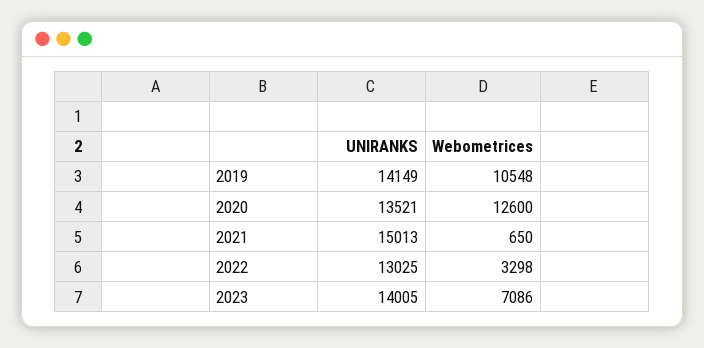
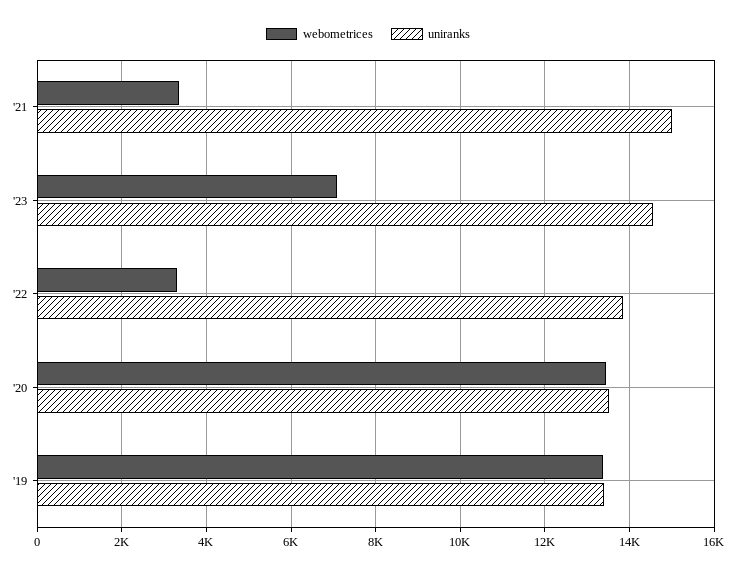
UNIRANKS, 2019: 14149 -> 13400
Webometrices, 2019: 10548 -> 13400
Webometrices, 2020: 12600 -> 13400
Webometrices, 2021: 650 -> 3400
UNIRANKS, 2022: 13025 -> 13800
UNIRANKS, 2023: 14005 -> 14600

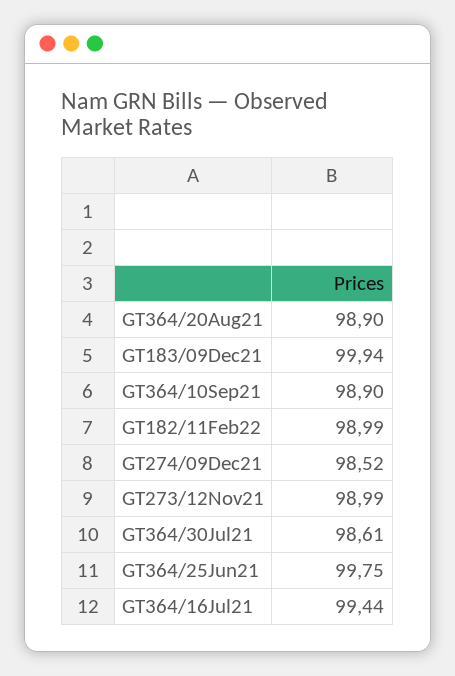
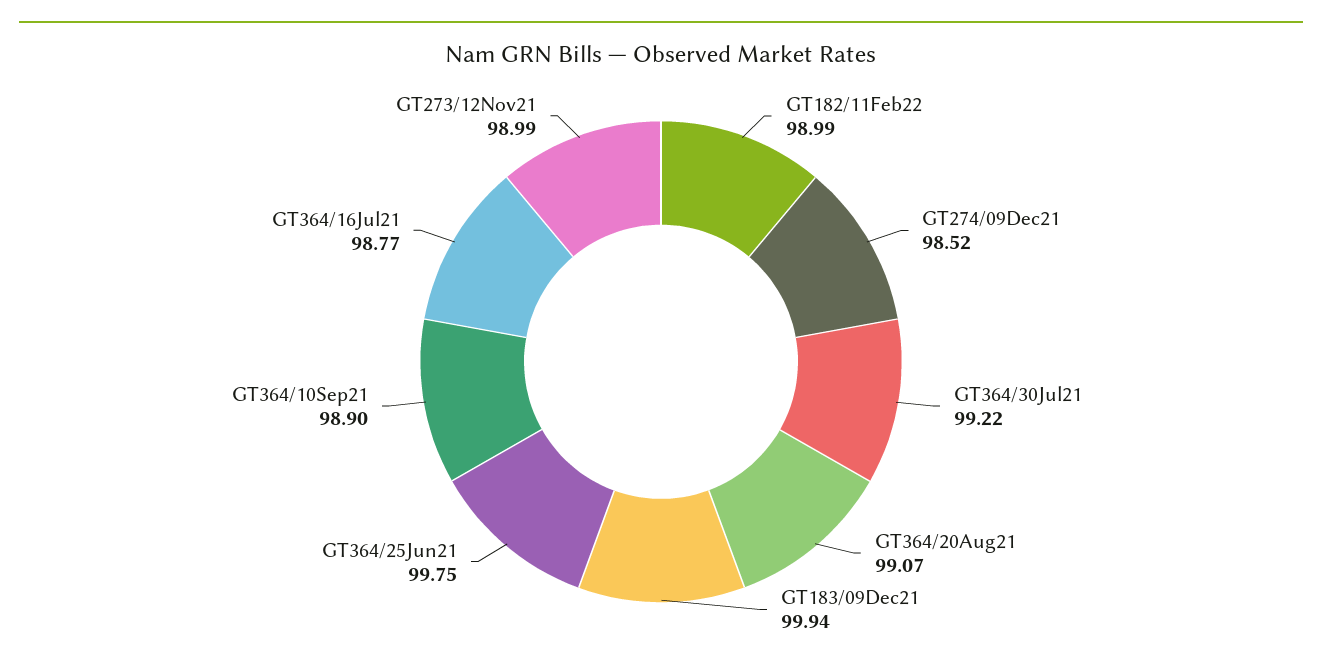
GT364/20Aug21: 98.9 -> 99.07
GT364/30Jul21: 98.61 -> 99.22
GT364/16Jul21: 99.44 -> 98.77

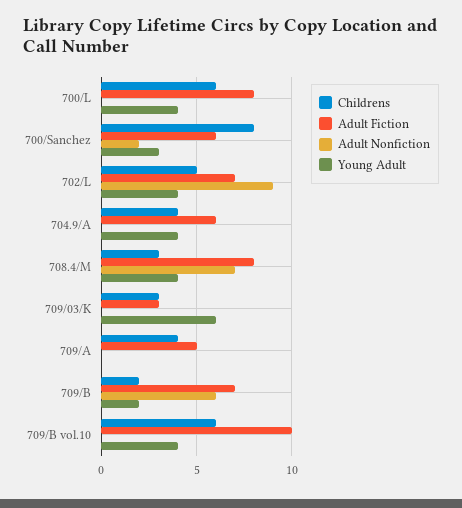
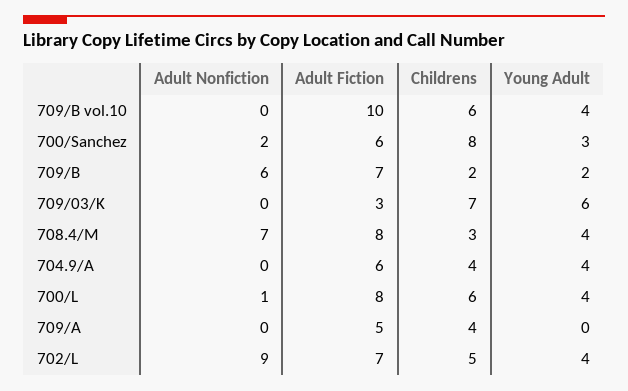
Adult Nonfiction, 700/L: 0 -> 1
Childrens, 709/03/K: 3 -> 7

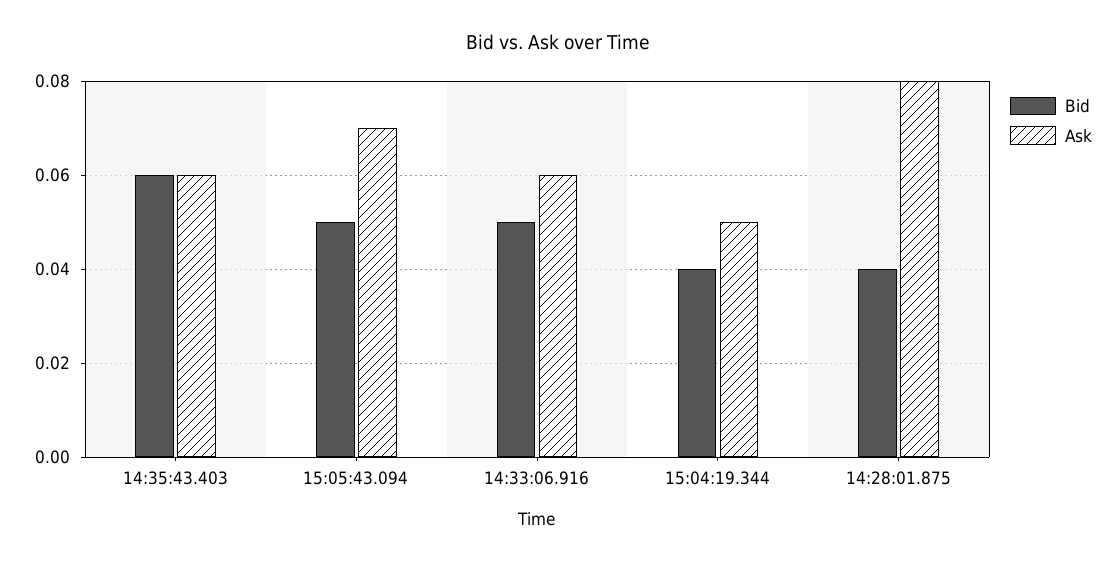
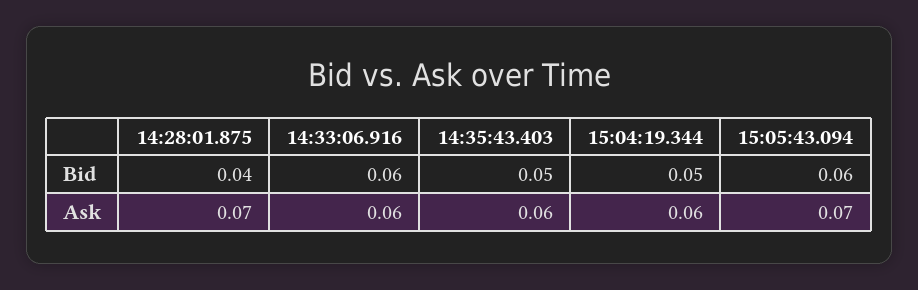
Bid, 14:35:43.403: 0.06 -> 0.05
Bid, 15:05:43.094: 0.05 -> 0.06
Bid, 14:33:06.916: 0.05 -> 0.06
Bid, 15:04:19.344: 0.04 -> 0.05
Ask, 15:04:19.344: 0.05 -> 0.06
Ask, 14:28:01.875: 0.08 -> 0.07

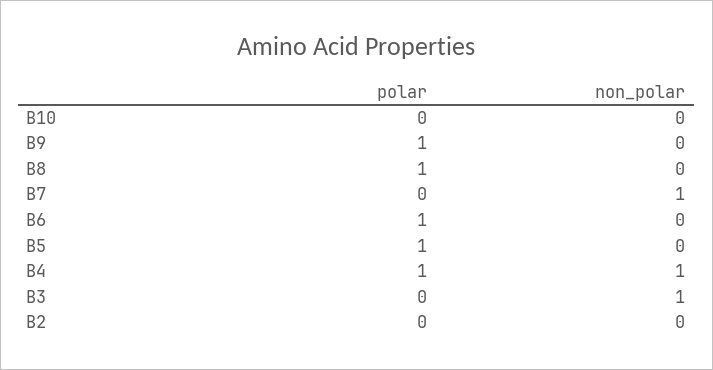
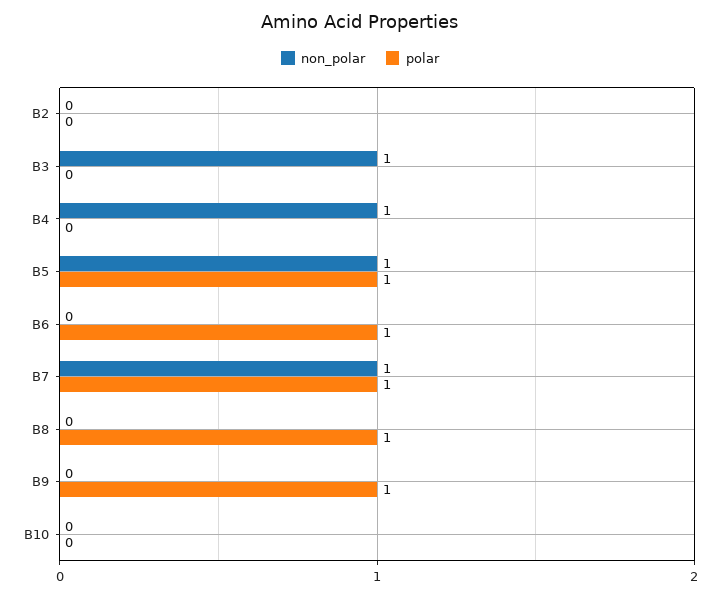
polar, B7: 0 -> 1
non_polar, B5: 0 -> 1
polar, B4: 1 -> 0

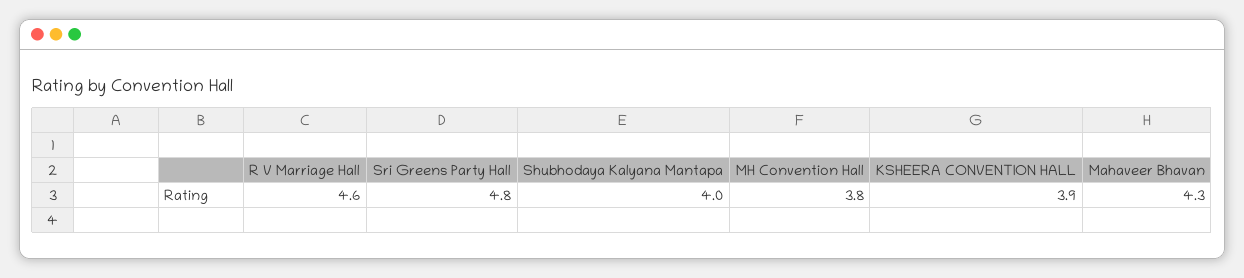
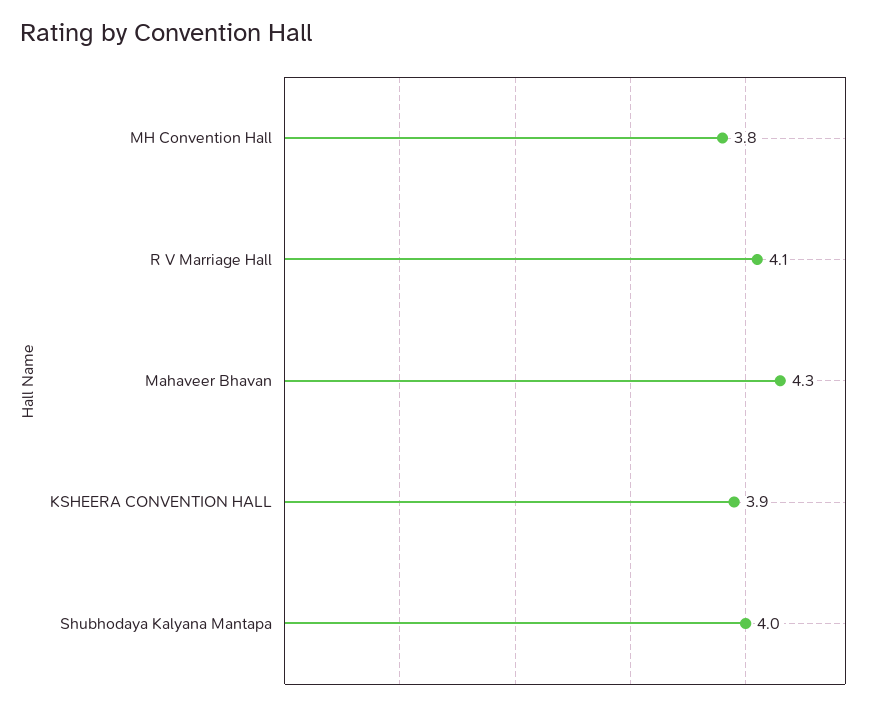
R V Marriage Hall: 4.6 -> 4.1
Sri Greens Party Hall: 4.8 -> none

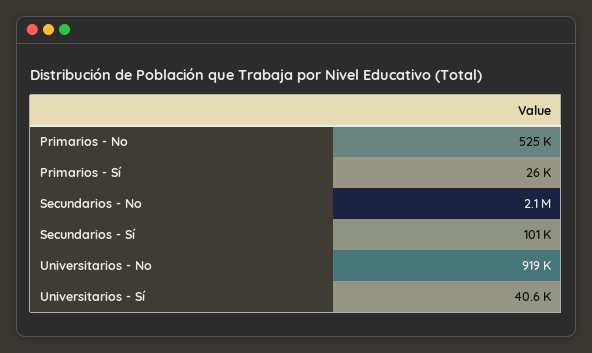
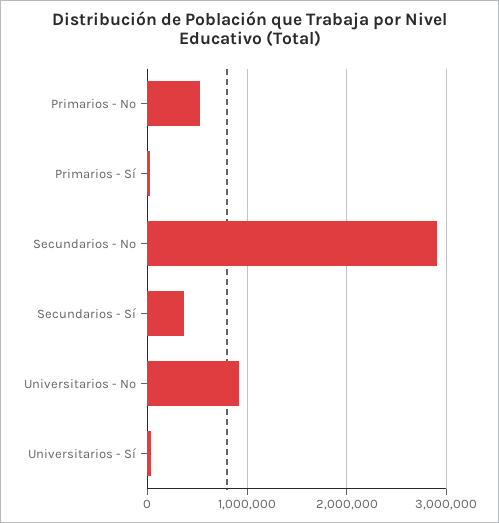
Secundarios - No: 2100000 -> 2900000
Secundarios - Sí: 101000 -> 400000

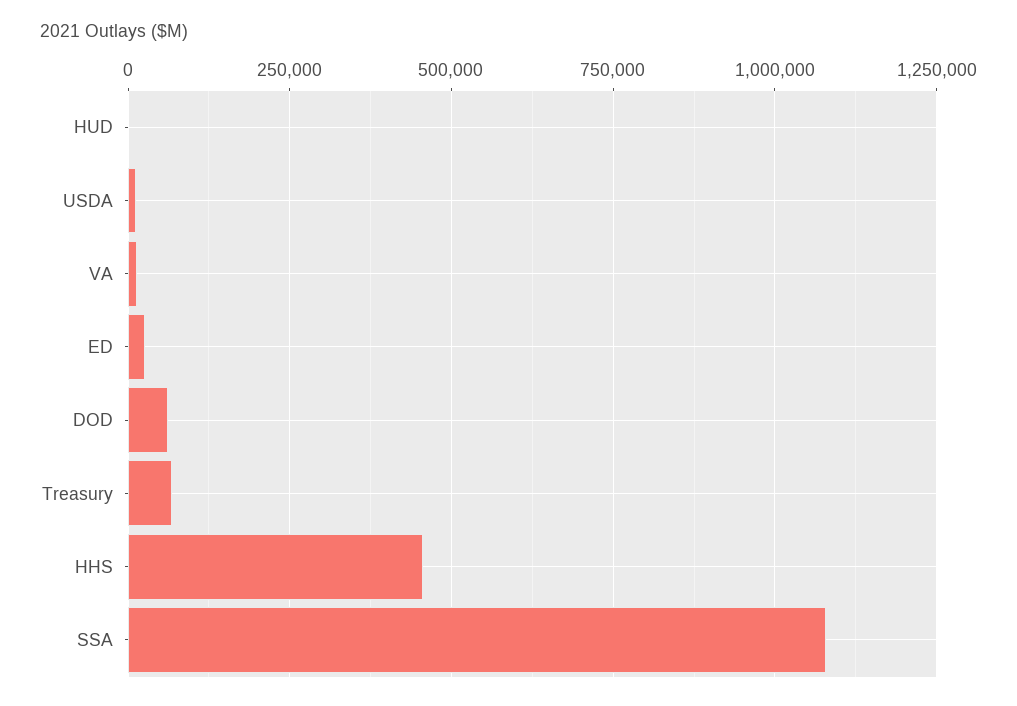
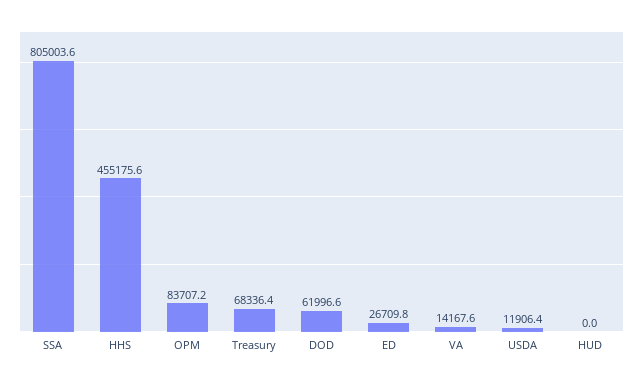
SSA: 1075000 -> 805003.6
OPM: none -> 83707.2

_Problem details_. Write out a verbatim copy of the lines from the line that contains "Secundarios - No: 2100000 -> 2900000" through the end of the entries above; pictures are not copied.

_Problem solution_.
Secundarios - No: 2100000 -> 2900000
Secundarios - Sí: 101000 -> 400000

SSA: 1075000 -> 805003.6
OPM: none -> 83707.2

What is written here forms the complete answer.